> Your goal:
From the listing below, copy only the lines from the line that contains "November 2009" to the line that contains "Oktober 2008", counting those two lines as part of the copy.

● ● ●

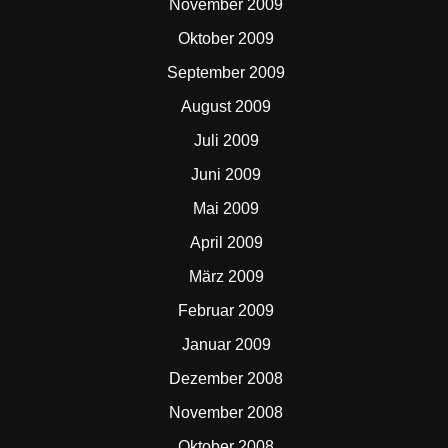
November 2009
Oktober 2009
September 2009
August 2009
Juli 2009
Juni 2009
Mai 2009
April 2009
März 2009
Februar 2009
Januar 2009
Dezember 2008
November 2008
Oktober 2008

● ● ●

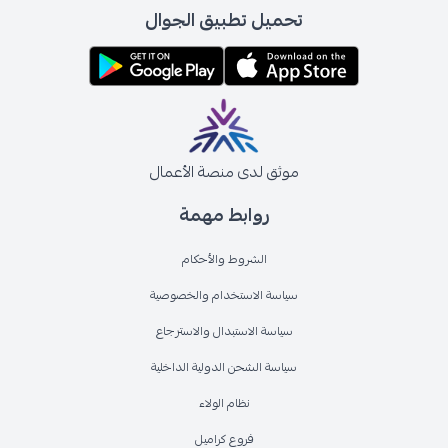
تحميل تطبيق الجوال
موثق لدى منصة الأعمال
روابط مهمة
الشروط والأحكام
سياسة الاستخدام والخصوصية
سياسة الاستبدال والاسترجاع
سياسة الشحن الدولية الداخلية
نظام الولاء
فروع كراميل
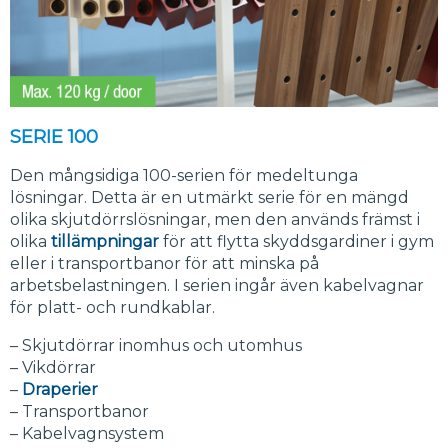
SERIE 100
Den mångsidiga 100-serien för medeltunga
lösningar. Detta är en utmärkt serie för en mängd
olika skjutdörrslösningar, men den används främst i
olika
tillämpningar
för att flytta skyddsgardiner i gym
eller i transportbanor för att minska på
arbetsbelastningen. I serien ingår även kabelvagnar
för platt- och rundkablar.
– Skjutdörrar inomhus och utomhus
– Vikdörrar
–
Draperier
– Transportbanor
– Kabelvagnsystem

● ● ●

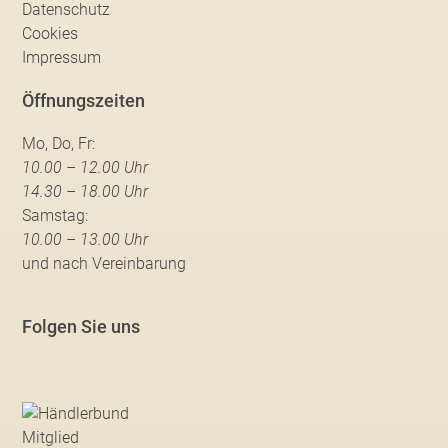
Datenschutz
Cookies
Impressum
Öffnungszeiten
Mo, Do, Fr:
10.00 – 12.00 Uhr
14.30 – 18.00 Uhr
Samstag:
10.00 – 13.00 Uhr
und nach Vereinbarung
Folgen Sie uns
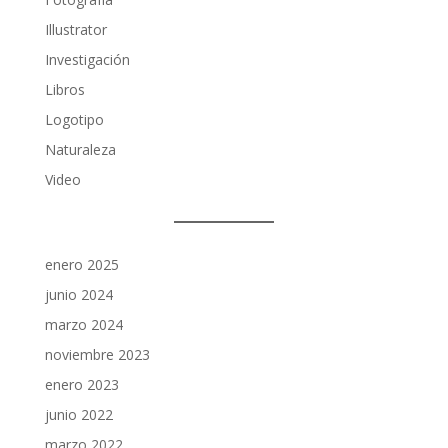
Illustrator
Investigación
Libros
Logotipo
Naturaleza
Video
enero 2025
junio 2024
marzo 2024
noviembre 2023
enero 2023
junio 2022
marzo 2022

● ● ●

> Result:
November 2009
Oktober 2009
September 2009
August 2009
Juli 2009
Juni 2009
Mai 2009
April 2009
März 2009
Februar 2009
Januar 2009
Dezember 2008
November 2008
Oktober 2008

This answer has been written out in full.